Skip hire bosses pay high price for waste mountain

The bosses of a skip hire company responsible for creating a "waste mountain" have been ordered to hand over £234,393 after admitting waste offences.


Easy Skips (NE) Limited and Andrew Benson and Kevin Brough, two of the company's directors at the time of the offences, were today (19 August) sentenced at Teesside Crown Court for controlled waste offences and their assets confiscated.


The confiscation under the Proceeds of Crime Act is the second-highest ever achieved in an Environment Agency case.


Since November 2007, under Proceeds of Crime the Environment Agency, and partners, has confiscated more than £1.5 million from waste criminals and is currently investigating a number of cases worth more than £25 million in total.


Today at Teesside Crown Court, His Honour Judge Anthony Briggs ordered Andrew Benson and Kevin Brough to pay £124,393 and £110,000 respectively under the Proceeds of Crime Act within 12 months or face three years in prison. Each man received a conditional discharge for two years.


The order followed the conviction of Benson, 41, of Coniscliffe Road, Hartlepool, and Brough, 46, of Parklands Way, Hartlepool, at Hartlepool Magistrates' Court on 29 November 2007.


Easy Skips (NE) Limited, Benson and Brough were convicted after pleading guilty to offences relating to the operation of a site on Casebourne Road in the town, which was used as a waste transfer station. Sentencing was adjourned until today to be dealt with at the same time as a proceeds of crime hearing.


The court heard that Easy Skips (NE) Limited knowingly permitted large amounts of controlled waste to be deposited at the site, which did not have a waste management licence or registered exemption, so no waste should have been there. Benson and Brough, as directors, allowed this to happen.

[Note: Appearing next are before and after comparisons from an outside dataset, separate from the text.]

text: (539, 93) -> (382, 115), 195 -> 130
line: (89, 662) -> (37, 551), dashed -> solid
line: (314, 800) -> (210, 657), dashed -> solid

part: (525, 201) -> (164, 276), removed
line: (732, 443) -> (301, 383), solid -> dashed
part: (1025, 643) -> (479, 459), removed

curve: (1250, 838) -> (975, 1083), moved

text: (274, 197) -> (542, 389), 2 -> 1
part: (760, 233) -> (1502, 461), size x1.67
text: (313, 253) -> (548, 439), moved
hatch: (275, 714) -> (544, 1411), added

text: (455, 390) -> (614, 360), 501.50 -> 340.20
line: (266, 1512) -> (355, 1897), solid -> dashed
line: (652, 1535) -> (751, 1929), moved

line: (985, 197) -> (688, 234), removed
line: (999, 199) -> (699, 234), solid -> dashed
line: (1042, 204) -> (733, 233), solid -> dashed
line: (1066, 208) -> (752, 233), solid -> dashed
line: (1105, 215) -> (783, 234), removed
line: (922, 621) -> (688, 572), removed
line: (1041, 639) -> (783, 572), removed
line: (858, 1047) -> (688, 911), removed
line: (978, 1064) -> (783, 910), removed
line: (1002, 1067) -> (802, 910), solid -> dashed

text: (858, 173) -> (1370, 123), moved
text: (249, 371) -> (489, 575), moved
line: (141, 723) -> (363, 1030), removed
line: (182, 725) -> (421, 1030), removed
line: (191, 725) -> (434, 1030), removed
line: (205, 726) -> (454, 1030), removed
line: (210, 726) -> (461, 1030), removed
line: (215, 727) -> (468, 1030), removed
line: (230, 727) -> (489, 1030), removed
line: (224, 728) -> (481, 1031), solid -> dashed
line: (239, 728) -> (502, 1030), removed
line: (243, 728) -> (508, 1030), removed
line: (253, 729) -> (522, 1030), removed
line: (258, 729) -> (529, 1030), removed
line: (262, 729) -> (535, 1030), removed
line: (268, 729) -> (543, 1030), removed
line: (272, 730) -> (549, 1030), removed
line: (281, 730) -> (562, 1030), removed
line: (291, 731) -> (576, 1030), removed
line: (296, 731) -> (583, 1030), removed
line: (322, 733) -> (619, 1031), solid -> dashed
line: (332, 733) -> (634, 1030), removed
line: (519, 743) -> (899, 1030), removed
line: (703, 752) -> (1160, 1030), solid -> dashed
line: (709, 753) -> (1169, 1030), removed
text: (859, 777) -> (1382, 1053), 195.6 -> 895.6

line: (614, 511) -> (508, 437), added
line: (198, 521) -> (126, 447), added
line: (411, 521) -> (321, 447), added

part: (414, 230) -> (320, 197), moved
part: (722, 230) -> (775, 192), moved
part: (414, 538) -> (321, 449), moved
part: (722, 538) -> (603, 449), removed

Environment Agency officers visited the site in September and November 2006 and saw large piles of bricks, rubble and concrete, mixed with plastics and wood, as well as a large pile of wood and two skips full of waste. They warned Benson and Brough the operation needed a waste management licence.


When officers returned in February 2007 the waste pile was even larger - three metres high, 12 metres wide and 18 metres long. The waste pile contained concrete, breeze blocks, wood, plastic, window frames, plastic sheets, mattresses, plasterboard, scrap metal, green waste and soil.


By June 2007 the pile was so large it was spilling through the broken boundary fence out onto the pavement and posed a risk of harm to human health. In some places the path was completely covered by waste.


Environment officers believed that any further increase in waste would result in it encroaching onto the road and also were concerned that movement on site by heavy machinery could throw waste into the air.


Lee Fish, prosecuting counsel for the Environment Agency, told the court the waste operation was clearly on a commercial scale and an aggravating feature was that no efforts had been made to clear waste from the site "which continues to be stored there illegally".


The Environment Agency in Yorkshire and the North East has worked in partnership with the North East RART (Regional Asset Recovery Team) to secure the successful confiscation of £234,393.


RART investigated to what extent Benson and Brough benefited from their activities. Using the Proceeds of Crime Act 2002, it asked the court to confiscate assets equal to the value of the benefit gained.


The company was given no separate penalty but was ordered to pay full prosecution costs of £9,121.87 because Judge Briggs said it should "not escape unscathed".


The judge said the way the business was run was to the detriment of legitimate competitors and the public and, after viewing photographs of the waste mountain, he described the site as "a complete and utter mess".


In mitigation, the court heard the defendants had pleaded guilty and had no previous convictions for environmental offences.


Speaking after the case, Environment Agency environment manager Julian Carrington said: "We are delighted with today's result.


"Over many months Easy Skips (NE) Limited and their directors Andrew Benson and Kevin Brough undercut legitimate businesses by deliberately flouting waste management rules designed to protect the environment and the public.


"Many of their customers were misled to believe they had paid good money for their waste to be disposed of properly, at a licensed site. Instead, the waste has simply been dumped to become an unsightly mountain of waste on an illegal site, that spilled out onto footpaths creating a hazard to the public.


"Now the proceeds of crime hearing has concluded we are looking at what action can be taken to clear the site."


DCI Steve Waite, head of the North East Regional Asset Recovery Team said: "The Environment Agency enlisted the services of the North East RART at an early stage to ensure that the maximum use was made of the powers available under the Proceeds of Crime Act.


"This is a prime example of what can be achieved from partnership working. The common goal was to ensure that those who have benefited their criminal conduct have their assets stripped away from them."